Pipeline latency

Altera_Forum · ‎06-18-2013

Suppose I would like to know how many cycles deep is my kernel pipeline. Is this information readily available from any .log file generated by AOCL?

Thank you,

Altera_Forum · ‎06-18-2013

Unfortunately no, there is no reporting to show pipeline depths.

Altera_Forum · ‎06-19-2013

So, I should just stick to the report printed on the stdout?

I can always browse through the quartus project, but since it's an automatically generated project from the OpenCL kernel most of it is not 'user'-readable.

Pipeline latency can be an important design parameter to some designs. If a work-item is dispatched for execution each clock cycle, if the pipeline latency is in the same order of magnitude of the number of scheduled work-items it carries a non-negligible effect for the overall FPGA kernel execution throughput, whereas latencies orders of magnitude below the number of work-items scheduled for execution might be neglected.

On a given design I obtain the following report:

Kernel throughput analysis for : decode

.. simd work items : 2

.. compute units : 1

.. throughput due to control flow analysis : 0.48 K work items/second

.. kernel global memory bandwidth analysis : 18390.81 MB/second

.. kernel number of local memory banks : none

+--------------------------------------------------------------------+

; Estimated Resource Usage Summary ;

+----------------------------------------+---------------------------+

; Resource + Usage ;

+----------------------------------------+---------------------------+

; Logic utilization ; 73% ;

; Dedicated logic registers ; 37% ;

; Memory blocks ; 64% ;

; DSP blocks ; 15% ;

+----------------------------------------+---------------------------;

This means that for a large number of work-items I can get a throughput of 480 work-items per second, right? This seems too slow for kernel clocks (found in the quartus projects) kernel_clk and kernel_clk2x of 214.13 and 428.27 MHz. Well, the latter is just two times the former.

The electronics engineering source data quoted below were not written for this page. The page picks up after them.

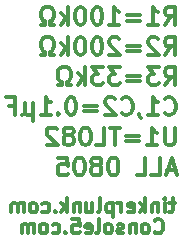
<source format=gbo>
G04 #@! TF.FileFunction,Legend,Bot*
%FSLAX46Y46*%
G04 Gerber Fmt 4.6, Leading zero omitted, Abs format (unit mm)*
G04 Created by KiCad (PCBNEW 4.0.7) date 06/29/18 23:25:55*
%MOMM*%
%LPD*%
G01*
G04 APERTURE LIST*
%ADD10C,0.100000*%
%ADD11C,0.300000*%
G04 APERTURE END LIST*
D10*
D11*
X154891713Y-114728571D02*
X154948856Y-114785714D01*
X155120285Y-114842857D01*
X155234571Y-114842857D01*
X155405999Y-114785714D01*
X155520285Y-114671429D01*
X155577428Y-114557143D01*
X155634571Y-114328571D01*
X155634571Y-114157143D01*
X155577428Y-113928571D01*
X155520285Y-113814286D01*
X155405999Y-113700000D01*
X155234571Y-113642857D01*
X155120285Y-113642857D01*
X154948856Y-113700000D01*
X154891713Y-113757143D01*
X154205999Y-114842857D02*
X154320285Y-114785714D01*
X154377428Y-114728571D01*
X154434571Y-114614286D01*
X154434571Y-114271429D01*
X154377428Y-114157143D01*
X154320285Y-114100000D01*
X154205999Y-114042857D01*
X154034571Y-114042857D01*
X153920285Y-114100000D01*
X153863142Y-114157143D01*
X153805999Y-114271429D01*
X153805999Y-114614286D01*
X153863142Y-114728571D01*
X153920285Y-114785714D01*
X154034571Y-114842857D01*
X154205999Y-114842857D01*
X153291714Y-114042857D02*
X153291714Y-114842857D01*
X153291714Y-114157143D02*
X153234571Y-114100000D01*
X153120285Y-114042857D01*
X152948857Y-114042857D01*
X152834571Y-114100000D01*
X152777428Y-114214286D01*
X152777428Y-114842857D01*
X152263143Y-114785714D02*
X152148857Y-114842857D01*
X151920285Y-114842857D01*
X151806000Y-114785714D01*
X151748857Y-114671429D01*
X151748857Y-114614286D01*
X151806000Y-114500000D01*
X151920285Y-114442857D01*
X152091714Y-114442857D01*
X152206000Y-114385714D01*
X152263143Y-114271429D01*
X152263143Y-114214286D01*
X152206000Y-114100000D01*
X152091714Y-114042857D01*
X151920285Y-114042857D01*
X151806000Y-114100000D01*
X151063142Y-114842857D02*
X151177428Y-114785714D01*
X151234571Y-114728571D01*
X151291714Y-114614286D01*
X151291714Y-114271429D01*
X151234571Y-114157143D01*
X151177428Y-114100000D01*
X151063142Y-114042857D01*
X150891714Y-114042857D01*
X150777428Y-114100000D01*
X150720285Y-114157143D01*
X150663142Y-114271429D01*
X150663142Y-114614286D01*
X150720285Y-114728571D01*
X150777428Y-114785714D01*
X150891714Y-114842857D01*
X151063142Y-114842857D01*
X149977428Y-114842857D02*
X150091714Y-114785714D01*
X150148857Y-114671429D01*
X150148857Y-113642857D01*
X149063143Y-114785714D02*
X149177429Y-114842857D01*
X149406000Y-114842857D01*
X149520286Y-114785714D01*
X149577429Y-114671429D01*
X149577429Y-114214286D01*
X149520286Y-114100000D01*
X149406000Y-114042857D01*
X149177429Y-114042857D01*
X149063143Y-114100000D01*
X149006000Y-114214286D01*
X149006000Y-114328571D01*
X149577429Y-114442857D01*
X147920286Y-113642857D02*
X148491715Y-113642857D01*
X148548858Y-114214286D01*
X148491715Y-114157143D01*
X148377429Y-114100000D01*
X148091715Y-114100000D01*
X147977429Y-114157143D01*
X147920286Y-114214286D01*
X147863143Y-114328571D01*
X147863143Y-114614286D01*
X147920286Y-114728571D01*
X147977429Y-114785714D01*
X148091715Y-114842857D01*
X148377429Y-114842857D01*
X148491715Y-114785714D01*
X148548858Y-114728571D01*
X147348858Y-114728571D02*
X147291715Y-114785714D01*
X147348858Y-114842857D01*
X147406001Y-114785714D01*
X147348858Y-114728571D01*
X147348858Y-114842857D01*
X146263143Y-114785714D02*
X146377429Y-114842857D01*
X146606000Y-114842857D01*
X146720286Y-114785714D01*
X146777429Y-114728571D01*
X146834572Y-114614286D01*
X146834572Y-114271429D01*
X146777429Y-114157143D01*
X146720286Y-114100000D01*
X146606000Y-114042857D01*
X146377429Y-114042857D01*
X146263143Y-114100000D01*
X145577429Y-114842857D02*
X145691715Y-114785714D01*
X145748858Y-114728571D01*
X145806001Y-114614286D01*
X145806001Y-114271429D01*
X145748858Y-114157143D01*
X145691715Y-114100000D01*
X145577429Y-114042857D01*
X145406001Y-114042857D01*
X145291715Y-114100000D01*
X145234572Y-114157143D01*
X145177429Y-114271429D01*
X145177429Y-114614286D01*
X145234572Y-114728571D01*
X145291715Y-114785714D01*
X145406001Y-114842857D01*
X145577429Y-114842857D01*
X144663144Y-114842857D02*
X144663144Y-114042857D01*
X144663144Y-114157143D02*
X144606001Y-114100000D01*
X144491715Y-114042857D01*
X144320287Y-114042857D01*
X144206001Y-114100000D01*
X144148858Y-114214286D01*
X144148858Y-114842857D01*
X144148858Y-114214286D02*
X144091715Y-114100000D01*
X143977429Y-114042857D01*
X143806001Y-114042857D01*
X143691715Y-114100000D01*
X143634572Y-114214286D01*
X143634572Y-114842857D01*
X156605999Y-112264857D02*
X156148856Y-112264857D01*
X156434571Y-111864857D02*
X156434571Y-112893429D01*
X156377428Y-113007714D01*
X156263142Y-113064857D01*
X156148856Y-113064857D01*
X155748857Y-113064857D02*
X155748857Y-112264857D01*
X155748857Y-111864857D02*
X155806000Y-111922000D01*
X155748857Y-111979143D01*
X155691714Y-111922000D01*
X155748857Y-111864857D01*
X155748857Y-111979143D01*
X155177428Y-112264857D02*
X155177428Y-113064857D01*
X155177428Y-112379143D02*
X155120285Y-112322000D01*
X155005999Y-112264857D01*
X154834571Y-112264857D01*
X154720285Y-112322000D01*
X154663142Y-112436286D01*
X154663142Y-113064857D01*
X154091714Y-113064857D02*
X154091714Y-111864857D01*
X153977428Y-112607714D02*
X153634571Y-113064857D01*
X153634571Y-112264857D02*
X154091714Y-112722000D01*
X152663142Y-113007714D02*
X152777428Y-113064857D01*
X153005999Y-113064857D01*
X153120285Y-113007714D01*
X153177428Y-112893429D01*
X153177428Y-112436286D01*
X153120285Y-112322000D01*
X153005999Y-112264857D01*
X152777428Y-112264857D01*
X152663142Y-112322000D01*
X152605999Y-112436286D01*
X152605999Y-112550571D01*
X153177428Y-112664857D01*
X152091714Y-113064857D02*
X152091714Y-112264857D01*
X152091714Y-112493429D02*
X152034571Y-112379143D01*
X151977428Y-112322000D01*
X151863142Y-112264857D01*
X151748857Y-112264857D01*
X151348857Y-112264857D02*
X151348857Y-113464857D01*
X151348857Y-112322000D02*
X151234571Y-112264857D01*
X151006000Y-112264857D01*
X150891714Y-112322000D01*
X150834571Y-112379143D01*
X150777428Y-112493429D01*
X150777428Y-112836286D01*
X150834571Y-112950571D01*
X150891714Y-113007714D01*
X151006000Y-113064857D01*
X151234571Y-113064857D01*
X151348857Y-113007714D01*
X150091714Y-113064857D02*
X150206000Y-113007714D01*
X150263143Y-112893429D01*
X150263143Y-111864857D01*
X149120286Y-112264857D02*
X149120286Y-113064857D01*
X149634572Y-112264857D02*
X149634572Y-112893429D01*
X149577429Y-113007714D01*
X149463143Y-113064857D01*
X149291715Y-113064857D01*
X149177429Y-113007714D01*
X149120286Y-112950571D01*
X148548858Y-112264857D02*
X148548858Y-113064857D01*
X148548858Y-112379143D02*
X148491715Y-112322000D01*
X148377429Y-112264857D01*
X148206001Y-112264857D01*
X148091715Y-112322000D01*
X148034572Y-112436286D01*
X148034572Y-113064857D01*
X147463144Y-113064857D02*
X147463144Y-111864857D01*
X147348858Y-112607714D02*
X147006001Y-113064857D01*
X147006001Y-112264857D02*
X147463144Y-112722000D01*
X146491715Y-112950571D02*
X146434572Y-113007714D01*
X146491715Y-113064857D01*
X146548858Y-113007714D01*
X146491715Y-112950571D01*
X146491715Y-113064857D01*
X145406000Y-113007714D02*
X145520286Y-113064857D01*
X145748857Y-113064857D01*
X145863143Y-113007714D01*
X145920286Y-112950571D01*
X145977429Y-112836286D01*
X145977429Y-112493429D01*
X145920286Y-112379143D01*
X145863143Y-112322000D01*
X145748857Y-112264857D01*
X145520286Y-112264857D01*
X145406000Y-112322000D01*
X144720286Y-113064857D02*
X144834572Y-113007714D01*
X144891715Y-112950571D01*
X144948858Y-112836286D01*
X144948858Y-112493429D01*
X144891715Y-112379143D01*
X144834572Y-112322000D01*
X144720286Y-112264857D01*
X144548858Y-112264857D01*
X144434572Y-112322000D01*
X144377429Y-112379143D01*
X144320286Y-112493429D01*
X144320286Y-112836286D01*
X144377429Y-112950571D01*
X144434572Y-113007714D01*
X144548858Y-113064857D01*
X144720286Y-113064857D01*
X143806001Y-113064857D02*
X143806001Y-112264857D01*
X143806001Y-112379143D02*
X143748858Y-112322000D01*
X143634572Y-112264857D01*
X143463144Y-112264857D01*
X143348858Y-112322000D01*
X143291715Y-112436286D01*
X143291715Y-113064857D01*
X143291715Y-112436286D02*
X143234572Y-112322000D01*
X143120286Y-112264857D01*
X142948858Y-112264857D01*
X142834572Y-112322000D01*
X142777429Y-112436286D01*
X142777429Y-113064857D01*
X155757714Y-97173571D02*
X156257714Y-96459286D01*
X156614857Y-97173571D02*
X156614857Y-95673571D01*
X156043429Y-95673571D01*
X155900571Y-95745000D01*
X155829143Y-95816429D01*
X155757714Y-95959286D01*
X155757714Y-96173571D01*
X155829143Y-96316429D01*
X155900571Y-96387857D01*
X156043429Y-96459286D01*
X156614857Y-96459286D01*
X154329143Y-97173571D02*
X155186286Y-97173571D01*
X154757714Y-97173571D02*
X154757714Y-95673571D01*
X154900571Y-95887857D01*
X155043429Y-96030714D01*
X155186286Y-96102143D01*
X153686286Y-96387857D02*
X152543429Y-96387857D01*
X152543429Y-96816429D02*
X153686286Y-96816429D01*
X151043429Y-97173571D02*
X151900572Y-97173571D01*
X151472000Y-97173571D02*
X151472000Y-95673571D01*
X151614857Y-95887857D01*
X151757715Y-96030714D01*
X151900572Y-96102143D01*
X150114858Y-95673571D02*
X149972001Y-95673571D01*
X149829144Y-95745000D01*
X149757715Y-95816429D01*
X149686286Y-95959286D01*
X149614858Y-96245000D01*
X149614858Y-96602143D01*
X149686286Y-96887857D01*
X149757715Y-97030714D01*
X149829144Y-97102143D01*
X149972001Y-97173571D01*
X150114858Y-97173571D01*
X150257715Y-97102143D01*
X150329144Y-97030714D01*
X150400572Y-96887857D01*
X150472001Y-96602143D01*
X150472001Y-96245000D01*
X150400572Y-95959286D01*
X150329144Y-95816429D01*
X150257715Y-95745000D01*
X150114858Y-95673571D01*
X148686287Y-95673571D02*
X148543430Y-95673571D01*
X148400573Y-95745000D01*
X148329144Y-95816429D01*
X148257715Y-95959286D01*
X148186287Y-96245000D01*
X148186287Y-96602143D01*
X148257715Y-96887857D01*
X148329144Y-97030714D01*
X148400573Y-97102143D01*
X148543430Y-97173571D01*
X148686287Y-97173571D01*
X148829144Y-97102143D01*
X148900573Y-97030714D01*
X148972001Y-96887857D01*
X149043430Y-96602143D01*
X149043430Y-96245000D01*
X148972001Y-95959286D01*
X148900573Y-95816429D01*
X148829144Y-95745000D01*
X148686287Y-95673571D01*
X147543430Y-97173571D02*
X147543430Y-95673571D01*
X147400573Y-96602143D02*
X146972002Y-97173571D01*
X146972002Y-96173571D02*
X147543430Y-96745000D01*
X146400573Y-97173571D02*
X146043430Y-97173571D01*
X146043430Y-96887857D01*
X146186287Y-96816429D01*
X146329144Y-96673571D01*
X146400573Y-96459286D01*
X146400573Y-96102143D01*
X146329144Y-95887857D01*
X146186287Y-95745000D01*
X145972001Y-95673571D01*
X145686287Y-95673571D01*
X145472001Y-95745000D01*
X145329144Y-95887857D01*
X145257716Y-96102143D01*
X145257716Y-96459286D01*
X145329144Y-96673571D01*
X145472001Y-96816429D01*
X145614858Y-96887857D01*
X145614858Y-97173571D01*
X145257716Y-97173571D01*
X155757714Y-99723571D02*
X156257714Y-99009286D01*
X156614857Y-99723571D02*
X156614857Y-98223571D01*
X156043429Y-98223571D01*
X155900571Y-98295000D01*
X155829143Y-98366429D01*
X155757714Y-98509286D01*
X155757714Y-98723571D01*
X155829143Y-98866429D01*
X155900571Y-98937857D01*
X156043429Y-99009286D01*
X156614857Y-99009286D01*
X155186286Y-98366429D02*
X155114857Y-98295000D01*
X154972000Y-98223571D01*
X154614857Y-98223571D01*
X154472000Y-98295000D01*
X154400571Y-98366429D01*
X154329143Y-98509286D01*
X154329143Y-98652143D01*
X154400571Y-98866429D01*
X155257714Y-99723571D01*
X154329143Y-99723571D01*
X153686286Y-98937857D02*
X152543429Y-98937857D01*
X152543429Y-99366429D02*
X153686286Y-99366429D01*
X151900572Y-98366429D02*
X151829143Y-98295000D01*
X151686286Y-98223571D01*
X151329143Y-98223571D01*
X151186286Y-98295000D01*
X151114857Y-98366429D01*
X151043429Y-98509286D01*
X151043429Y-98652143D01*
X151114857Y-98866429D01*
X151972000Y-99723571D01*
X151043429Y-99723571D01*
X150114858Y-98223571D02*
X149972001Y-98223571D01*
X149829144Y-98295000D01*
X149757715Y-98366429D01*
X149686286Y-98509286D01*
X149614858Y-98795000D01*
X149614858Y-99152143D01*
X149686286Y-99437857D01*
X149757715Y-99580714D01*
X149829144Y-99652143D01*
X149972001Y-99723571D01*
X150114858Y-99723571D01*
X150257715Y-99652143D01*
X150329144Y-99580714D01*
X150400572Y-99437857D01*
X150472001Y-99152143D01*
X150472001Y-98795000D01*
X150400572Y-98509286D01*
X150329144Y-98366429D01*
X150257715Y-98295000D01*
X150114858Y-98223571D01*
X148686287Y-98223571D02*
X148543430Y-98223571D01*
X148400573Y-98295000D01*
X148329144Y-98366429D01*
X148257715Y-98509286D01*
X148186287Y-98795000D01*
X148186287Y-99152143D01*
X148257715Y-99437857D01*
X148329144Y-99580714D01*
X148400573Y-99652143D01*
X148543430Y-99723571D01*
X148686287Y-99723571D01*
X148829144Y-99652143D01*
X148900573Y-99580714D01*
X148972001Y-99437857D01*
X149043430Y-99152143D01*
X149043430Y-98795000D01*
X148972001Y-98509286D01*
X148900573Y-98366429D01*
X148829144Y-98295000D01*
X148686287Y-98223571D01*
X147543430Y-99723571D02*
X147543430Y-98223571D01*
X147400573Y-99152143D02*
X146972002Y-99723571D01*
X146972002Y-98723571D02*
X147543430Y-99295000D01*
X146400573Y-99723571D02*
X146043430Y-99723571D01*
X146043430Y-99437857D01*
X146186287Y-99366429D01*
X146329144Y-99223571D01*
X146400573Y-99009286D01*
X146400573Y-98652143D01*
X146329144Y-98437857D01*
X146186287Y-98295000D01*
X145972001Y-98223571D01*
X145686287Y-98223571D01*
X145472001Y-98295000D01*
X145329144Y-98437857D01*
X145257716Y-98652143D01*
X145257716Y-99009286D01*
X145329144Y-99223571D01*
X145472001Y-99366429D01*
X145614858Y-99437857D01*
X145614858Y-99723571D01*
X145257716Y-99723571D01*
X155757714Y-102273571D02*
X156257714Y-101559286D01*
X156614857Y-102273571D02*
X156614857Y-100773571D01*
X156043429Y-100773571D01*
X155900571Y-100845000D01*
X155829143Y-100916429D01*
X155757714Y-101059286D01*
X155757714Y-101273571D01*
X155829143Y-101416429D01*
X155900571Y-101487857D01*
X156043429Y-101559286D01*
X156614857Y-101559286D01*
X155257714Y-100773571D02*
X154329143Y-100773571D01*
X154829143Y-101345000D01*
X154614857Y-101345000D01*
X154472000Y-101416429D01*
X154400571Y-101487857D01*
X154329143Y-101630714D01*
X154329143Y-101987857D01*
X154400571Y-102130714D01*
X154472000Y-102202143D01*
X154614857Y-102273571D01*
X155043429Y-102273571D01*
X155186286Y-102202143D01*
X155257714Y-102130714D01*
X153686286Y-101487857D02*
X152543429Y-101487857D01*
X152543429Y-101916429D02*
X153686286Y-101916429D01*
X151972000Y-100773571D02*
X151043429Y-100773571D01*
X151543429Y-101345000D01*
X151329143Y-101345000D01*
X151186286Y-101416429D01*
X151114857Y-101487857D01*
X151043429Y-101630714D01*
X151043429Y-101987857D01*
X151114857Y-102130714D01*
X151186286Y-102202143D01*
X151329143Y-102273571D01*
X151757715Y-102273571D01*
X151900572Y-102202143D01*
X151972000Y-102130714D01*
X150543429Y-100773571D02*
X149614858Y-100773571D01*
X150114858Y-101345000D01*
X149900572Y-101345000D01*
X149757715Y-101416429D01*
X149686286Y-101487857D01*
X149614858Y-101630714D01*
X149614858Y-101987857D01*
X149686286Y-102130714D01*
X149757715Y-102202143D01*
X149900572Y-102273571D01*
X150329144Y-102273571D01*
X150472001Y-102202143D01*
X150543429Y-102130714D01*
X148972001Y-102273571D02*
X148972001Y-100773571D01*
X148829144Y-101702143D02*
X148400573Y-102273571D01*
X148400573Y-101273571D02*
X148972001Y-101845000D01*
X147829144Y-102273571D02*
X147472001Y-102273571D01*
X147472001Y-101987857D01*
X147614858Y-101916429D01*
X147757715Y-101773571D01*
X147829144Y-101559286D01*
X147829144Y-101202143D01*
X147757715Y-100987857D01*
X147614858Y-100845000D01*
X147400572Y-100773571D01*
X147114858Y-100773571D01*
X146900572Y-100845000D01*
X146757715Y-100987857D01*
X146686287Y-101202143D01*
X146686287Y-101559286D01*
X146757715Y-101773571D01*
X146900572Y-101916429D01*
X147043429Y-101987857D01*
X147043429Y-102273571D01*
X146686287Y-102273571D01*
X155757714Y-104680714D02*
X155829143Y-104752143D01*
X156043429Y-104823571D01*
X156186286Y-104823571D01*
X156400571Y-104752143D01*
X156543429Y-104609286D01*
X156614857Y-104466429D01*
X156686286Y-104180714D01*
X156686286Y-103966429D01*
X156614857Y-103680714D01*
X156543429Y-103537857D01*
X156400571Y-103395000D01*
X156186286Y-103323571D01*
X156043429Y-103323571D01*
X155829143Y-103395000D01*
X155757714Y-103466429D01*
X154329143Y-104823571D02*
X155186286Y-104823571D01*
X154757714Y-104823571D02*
X154757714Y-103323571D01*
X154900571Y-103537857D01*
X155043429Y-103680714D01*
X155186286Y-103752143D01*
X153614858Y-104752143D02*
X153614858Y-104823571D01*
X153686286Y-104966429D01*
X153757715Y-105037857D01*
X152114857Y-104680714D02*
X152186286Y-104752143D01*
X152400572Y-104823571D01*
X152543429Y-104823571D01*
X152757714Y-104752143D01*
X152900572Y-104609286D01*
X152972000Y-104466429D01*
X153043429Y-104180714D01*
X153043429Y-103966429D01*
X152972000Y-103680714D01*
X152900572Y-103537857D01*
X152757714Y-103395000D01*
X152543429Y-103323571D01*
X152400572Y-103323571D01*
X152186286Y-103395000D01*
X152114857Y-103466429D01*
X151543429Y-103466429D02*
X151472000Y-103395000D01*
X151329143Y-103323571D01*
X150972000Y-103323571D01*
X150829143Y-103395000D01*
X150757714Y-103466429D01*
X150686286Y-103609286D01*
X150686286Y-103752143D01*
X150757714Y-103966429D01*
X151614857Y-104823571D01*
X150686286Y-104823571D01*
X150043429Y-104037857D02*
X148900572Y-104037857D01*
X148900572Y-104466429D02*
X150043429Y-104466429D01*
X147900572Y-103323571D02*
X147757715Y-103323571D01*
X147614858Y-103395000D01*
X147543429Y-103466429D01*
X147472000Y-103609286D01*
X147400572Y-103895000D01*
X147400572Y-104252143D01*
X147472000Y-104537857D01*
X147543429Y-104680714D01*
X147614858Y-104752143D01*
X147757715Y-104823571D01*
X147900572Y-104823571D01*
X148043429Y-104752143D01*
X148114858Y-104680714D01*
X148186286Y-104537857D01*
X148257715Y-104252143D01*
X148257715Y-103895000D01*
X148186286Y-103609286D01*
X148114858Y-103466429D01*
X148043429Y-103395000D01*
X147900572Y-103323571D01*
X146757715Y-104680714D02*
X146686287Y-104752143D01*
X146757715Y-104823571D01*
X146829144Y-104752143D01*
X146757715Y-104680714D01*
X146757715Y-104823571D01*
X145257715Y-104823571D02*
X146114858Y-104823571D01*
X145686286Y-104823571D02*
X145686286Y-103323571D01*
X145829143Y-103537857D01*
X145972001Y-103680714D01*
X146114858Y-103752143D01*
X144614858Y-103823571D02*
X144614858Y-105323571D01*
X143900572Y-104609286D02*
X143829144Y-104752143D01*
X143686287Y-104823571D01*
X144614858Y-104609286D02*
X144543430Y-104752143D01*
X144400572Y-104823571D01*
X144114858Y-104823571D01*
X143972001Y-104752143D01*
X143900572Y-104609286D01*
X143900572Y-103823571D01*
X142543429Y-104037857D02*
X143043429Y-104037857D01*
X143043429Y-104823571D02*
X143043429Y-103323571D01*
X142329143Y-103323571D01*
X156614857Y-105873571D02*
X156614857Y-107087857D01*
X156543429Y-107230714D01*
X156472000Y-107302143D01*
X156329143Y-107373571D01*
X156043429Y-107373571D01*
X155900571Y-107302143D01*
X155829143Y-107230714D01*
X155757714Y-107087857D01*
X155757714Y-105873571D01*
X154257714Y-107373571D02*
X155114857Y-107373571D01*
X154686285Y-107373571D02*
X154686285Y-105873571D01*
X154829142Y-106087857D01*
X154972000Y-106230714D01*
X155114857Y-106302143D01*
X153614857Y-106587857D02*
X152472000Y-106587857D01*
X152472000Y-107016429D02*
X153614857Y-107016429D01*
X151972000Y-105873571D02*
X151114857Y-105873571D01*
X151543428Y-107373571D02*
X151543428Y-105873571D01*
X149900571Y-107373571D02*
X150614857Y-107373571D01*
X150614857Y-105873571D01*
X149114857Y-105873571D02*
X148972000Y-105873571D01*
X148829143Y-105945000D01*
X148757714Y-106016429D01*
X148686285Y-106159286D01*
X148614857Y-106445000D01*
X148614857Y-106802143D01*
X148686285Y-107087857D01*
X148757714Y-107230714D01*
X148829143Y-107302143D01*
X148972000Y-107373571D01*
X149114857Y-107373571D01*
X149257714Y-107302143D01*
X149329143Y-107230714D01*
X149400571Y-107087857D01*
X149472000Y-106802143D01*
X149472000Y-106445000D01*
X149400571Y-106159286D01*
X149329143Y-106016429D01*
X149257714Y-105945000D01*
X149114857Y-105873571D01*
X147757714Y-106516429D02*
X147900572Y-106445000D01*
X147972000Y-106373571D01*
X148043429Y-106230714D01*
X148043429Y-106159286D01*
X147972000Y-106016429D01*
X147900572Y-105945000D01*
X147757714Y-105873571D01*
X147472000Y-105873571D01*
X147329143Y-105945000D01*
X147257714Y-106016429D01*
X147186286Y-106159286D01*
X147186286Y-106230714D01*
X147257714Y-106373571D01*
X147329143Y-106445000D01*
X147472000Y-106516429D01*
X147757714Y-106516429D01*
X147900572Y-106587857D01*
X147972000Y-106659286D01*
X148043429Y-106802143D01*
X148043429Y-107087857D01*
X147972000Y-107230714D01*
X147900572Y-107302143D01*
X147757714Y-107373571D01*
X147472000Y-107373571D01*
X147329143Y-107302143D01*
X147257714Y-107230714D01*
X147186286Y-107087857D01*
X147186286Y-106802143D01*
X147257714Y-106659286D01*
X147329143Y-106587857D01*
X147472000Y-106516429D01*
X146614858Y-106016429D02*
X146543429Y-105945000D01*
X146400572Y-105873571D01*
X146043429Y-105873571D01*
X145900572Y-105945000D01*
X145829143Y-106016429D01*
X145757715Y-106159286D01*
X145757715Y-106302143D01*
X145829143Y-106516429D01*
X146686286Y-107373571D01*
X145757715Y-107373571D01*
X156686286Y-109495000D02*
X155972000Y-109495000D01*
X156829143Y-109923571D02*
X156329143Y-108423571D01*
X155829143Y-109923571D01*
X154614857Y-109923571D02*
X155329143Y-109923571D01*
X155329143Y-108423571D01*
X153400571Y-109923571D02*
X154114857Y-109923571D01*
X154114857Y-108423571D01*
X151472000Y-108423571D02*
X151329143Y-108423571D01*
X151186286Y-108495000D01*
X151114857Y-108566429D01*
X151043428Y-108709286D01*
X150972000Y-108995000D01*
X150972000Y-109352143D01*
X151043428Y-109637857D01*
X151114857Y-109780714D01*
X151186286Y-109852143D01*
X151329143Y-109923571D01*
X151472000Y-109923571D01*
X151614857Y-109852143D01*
X151686286Y-109780714D01*
X151757714Y-109637857D01*
X151829143Y-109352143D01*
X151829143Y-108995000D01*
X151757714Y-108709286D01*
X151686286Y-108566429D01*
X151614857Y-108495000D01*
X151472000Y-108423571D01*
X150114857Y-109066429D02*
X150257715Y-108995000D01*
X150329143Y-108923571D01*
X150400572Y-108780714D01*
X150400572Y-108709286D01*
X150329143Y-108566429D01*
X150257715Y-108495000D01*
X150114857Y-108423571D01*
X149829143Y-108423571D01*
X149686286Y-108495000D01*
X149614857Y-108566429D01*
X149543429Y-108709286D01*
X149543429Y-108780714D01*
X149614857Y-108923571D01*
X149686286Y-108995000D01*
X149829143Y-109066429D01*
X150114857Y-109066429D01*
X150257715Y-109137857D01*
X150329143Y-109209286D01*
X150400572Y-109352143D01*
X150400572Y-109637857D01*
X150329143Y-109780714D01*
X150257715Y-109852143D01*
X150114857Y-109923571D01*
X149829143Y-109923571D01*
X149686286Y-109852143D01*
X149614857Y-109780714D01*
X149543429Y-109637857D01*
X149543429Y-109352143D01*
X149614857Y-109209286D01*
X149686286Y-109137857D01*
X149829143Y-109066429D01*
X148614858Y-108423571D02*
X148472001Y-108423571D01*
X148329144Y-108495000D01*
X148257715Y-108566429D01*
X148186286Y-108709286D01*
X148114858Y-108995000D01*
X148114858Y-109352143D01*
X148186286Y-109637857D01*
X148257715Y-109780714D01*
X148329144Y-109852143D01*
X148472001Y-109923571D01*
X148614858Y-109923571D01*
X148757715Y-109852143D01*
X148829144Y-109780714D01*
X148900572Y-109637857D01*
X148972001Y-109352143D01*
X148972001Y-108995000D01*
X148900572Y-108709286D01*
X148829144Y-108566429D01*
X148757715Y-108495000D01*
X148614858Y-108423571D01*
X146757715Y-108423571D02*
X147472001Y-108423571D01*
X147543430Y-109137857D01*
X147472001Y-109066429D01*
X147329144Y-108995000D01*
X146972001Y-108995000D01*
X146829144Y-109066429D01*
X146757715Y-109137857D01*
X146686287Y-109280714D01*
X146686287Y-109637857D01*
X146757715Y-109780714D01*
X146829144Y-109852143D01*
X146972001Y-109923571D01*
X147329144Y-109923571D01*
X147472001Y-109852143D01*
X147543430Y-109780714D01*
M02*

</source>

It would make sense to provide more 'hardware' metrics, after all AOCL generates circuits.

Altera_Forum · ‎06-19-2013

I use the report to get all the information I need when I'm turning a kernel. The use model of the OpenCL compiler is that you don't need to worry about the pipeline depth because it will already be tuned to ensure that enough work-items are in flight to keep the pipeline full.

That clock that is 2x the kernel clock is used to double pump RAMs to essentially make the dual port RAMs function as quad port RAMs.